* [Ce qu'il faut] Combien de lignes de la liste ci-dessous contiennent le mot « created », casse comprise ? Indiquez seulement le nombre.

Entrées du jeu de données
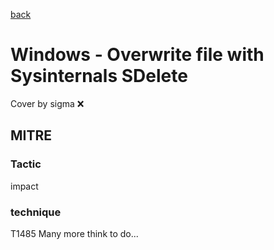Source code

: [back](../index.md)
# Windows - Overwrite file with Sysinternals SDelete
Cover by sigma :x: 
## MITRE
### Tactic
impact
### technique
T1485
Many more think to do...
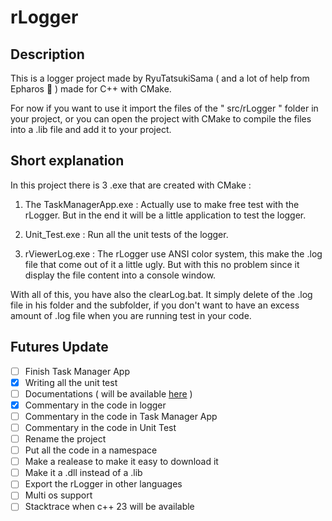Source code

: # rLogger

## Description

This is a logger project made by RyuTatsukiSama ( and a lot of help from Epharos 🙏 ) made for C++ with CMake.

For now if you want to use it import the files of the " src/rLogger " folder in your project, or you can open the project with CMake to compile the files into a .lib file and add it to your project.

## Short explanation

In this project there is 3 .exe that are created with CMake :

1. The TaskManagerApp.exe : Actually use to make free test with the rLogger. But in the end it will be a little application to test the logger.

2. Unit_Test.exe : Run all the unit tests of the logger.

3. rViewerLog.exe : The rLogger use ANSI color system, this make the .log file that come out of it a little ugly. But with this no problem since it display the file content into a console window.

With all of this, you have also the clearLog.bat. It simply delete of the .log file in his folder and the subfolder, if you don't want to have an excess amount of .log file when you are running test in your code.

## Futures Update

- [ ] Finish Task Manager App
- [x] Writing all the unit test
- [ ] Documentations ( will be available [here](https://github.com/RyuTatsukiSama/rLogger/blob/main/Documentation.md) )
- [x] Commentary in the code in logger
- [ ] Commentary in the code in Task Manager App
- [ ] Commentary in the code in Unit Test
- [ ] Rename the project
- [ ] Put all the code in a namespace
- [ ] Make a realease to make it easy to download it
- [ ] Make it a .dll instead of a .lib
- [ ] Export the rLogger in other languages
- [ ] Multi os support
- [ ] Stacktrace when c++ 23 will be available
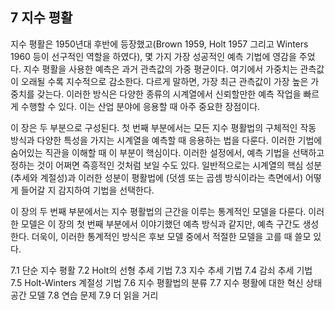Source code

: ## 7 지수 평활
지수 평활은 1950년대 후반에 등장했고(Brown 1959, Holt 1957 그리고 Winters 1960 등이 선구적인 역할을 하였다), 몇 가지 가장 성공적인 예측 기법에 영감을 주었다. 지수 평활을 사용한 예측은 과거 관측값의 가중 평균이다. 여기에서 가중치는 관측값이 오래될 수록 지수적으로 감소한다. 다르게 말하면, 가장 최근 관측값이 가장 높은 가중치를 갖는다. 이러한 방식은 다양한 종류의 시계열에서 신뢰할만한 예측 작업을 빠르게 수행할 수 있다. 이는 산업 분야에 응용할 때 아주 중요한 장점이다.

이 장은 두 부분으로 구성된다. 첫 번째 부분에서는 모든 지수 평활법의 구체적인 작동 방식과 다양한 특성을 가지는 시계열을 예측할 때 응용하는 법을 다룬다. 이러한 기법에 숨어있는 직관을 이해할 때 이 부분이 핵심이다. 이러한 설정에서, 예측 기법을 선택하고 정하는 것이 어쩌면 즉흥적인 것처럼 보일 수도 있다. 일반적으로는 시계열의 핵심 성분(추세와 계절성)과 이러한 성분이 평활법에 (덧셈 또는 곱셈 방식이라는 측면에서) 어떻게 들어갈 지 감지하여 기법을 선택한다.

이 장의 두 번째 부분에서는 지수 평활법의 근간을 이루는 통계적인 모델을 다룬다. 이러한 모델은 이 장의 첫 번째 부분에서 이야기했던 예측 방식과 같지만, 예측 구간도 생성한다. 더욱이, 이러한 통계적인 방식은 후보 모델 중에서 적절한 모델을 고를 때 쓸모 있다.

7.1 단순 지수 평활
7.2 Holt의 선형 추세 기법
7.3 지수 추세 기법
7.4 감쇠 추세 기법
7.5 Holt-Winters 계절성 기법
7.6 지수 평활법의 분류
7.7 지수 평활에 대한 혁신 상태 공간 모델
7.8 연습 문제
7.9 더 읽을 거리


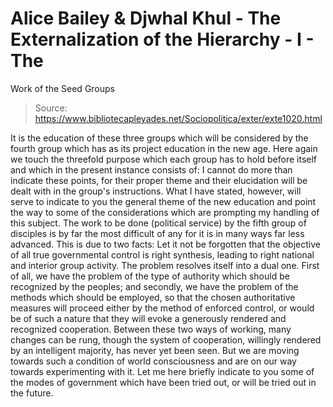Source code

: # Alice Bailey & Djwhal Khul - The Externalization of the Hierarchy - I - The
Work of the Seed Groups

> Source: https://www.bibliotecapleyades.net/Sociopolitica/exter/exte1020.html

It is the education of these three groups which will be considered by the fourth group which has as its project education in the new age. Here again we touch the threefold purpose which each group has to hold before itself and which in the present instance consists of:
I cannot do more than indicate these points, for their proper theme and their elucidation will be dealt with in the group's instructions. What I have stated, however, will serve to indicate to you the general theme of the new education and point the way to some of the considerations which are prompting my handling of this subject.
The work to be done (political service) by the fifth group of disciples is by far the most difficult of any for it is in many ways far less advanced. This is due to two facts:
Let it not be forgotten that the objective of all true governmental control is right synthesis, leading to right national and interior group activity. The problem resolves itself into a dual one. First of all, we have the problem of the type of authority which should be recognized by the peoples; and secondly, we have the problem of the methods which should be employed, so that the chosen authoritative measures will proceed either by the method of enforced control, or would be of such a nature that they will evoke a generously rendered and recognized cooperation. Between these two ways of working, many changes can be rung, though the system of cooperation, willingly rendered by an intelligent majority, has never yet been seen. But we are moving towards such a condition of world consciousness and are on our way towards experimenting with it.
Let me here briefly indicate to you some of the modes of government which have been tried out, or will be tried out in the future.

* * *

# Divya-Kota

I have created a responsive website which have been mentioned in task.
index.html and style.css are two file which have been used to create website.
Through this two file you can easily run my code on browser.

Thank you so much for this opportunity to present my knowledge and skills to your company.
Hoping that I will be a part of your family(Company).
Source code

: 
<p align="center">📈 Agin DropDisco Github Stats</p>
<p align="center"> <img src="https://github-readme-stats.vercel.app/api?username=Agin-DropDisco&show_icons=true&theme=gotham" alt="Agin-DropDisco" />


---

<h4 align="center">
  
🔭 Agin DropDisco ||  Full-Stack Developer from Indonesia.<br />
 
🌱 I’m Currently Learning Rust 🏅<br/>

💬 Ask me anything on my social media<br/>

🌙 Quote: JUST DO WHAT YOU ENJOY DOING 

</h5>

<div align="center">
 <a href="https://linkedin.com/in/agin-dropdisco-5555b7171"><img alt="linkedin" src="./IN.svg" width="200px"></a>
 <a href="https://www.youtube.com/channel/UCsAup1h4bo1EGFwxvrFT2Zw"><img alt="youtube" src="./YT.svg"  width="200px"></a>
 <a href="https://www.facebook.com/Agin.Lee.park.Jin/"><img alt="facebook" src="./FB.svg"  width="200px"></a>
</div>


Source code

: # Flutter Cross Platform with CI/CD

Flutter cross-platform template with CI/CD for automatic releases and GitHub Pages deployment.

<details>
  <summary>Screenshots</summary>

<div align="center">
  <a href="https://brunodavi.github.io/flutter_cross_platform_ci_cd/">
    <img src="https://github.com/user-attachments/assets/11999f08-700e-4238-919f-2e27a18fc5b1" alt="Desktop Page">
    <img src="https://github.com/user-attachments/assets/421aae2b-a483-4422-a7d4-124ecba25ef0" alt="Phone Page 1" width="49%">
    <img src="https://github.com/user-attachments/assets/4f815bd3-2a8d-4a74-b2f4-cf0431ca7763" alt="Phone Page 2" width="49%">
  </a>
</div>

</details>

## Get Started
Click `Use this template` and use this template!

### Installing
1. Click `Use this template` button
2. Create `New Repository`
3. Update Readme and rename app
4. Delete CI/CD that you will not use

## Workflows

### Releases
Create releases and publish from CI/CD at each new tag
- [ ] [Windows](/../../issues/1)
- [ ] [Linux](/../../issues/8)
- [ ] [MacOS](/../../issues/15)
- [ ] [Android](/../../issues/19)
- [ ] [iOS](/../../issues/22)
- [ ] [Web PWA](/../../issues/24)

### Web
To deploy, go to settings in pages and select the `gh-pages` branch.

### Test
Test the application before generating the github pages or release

* [Exercice terminé] 2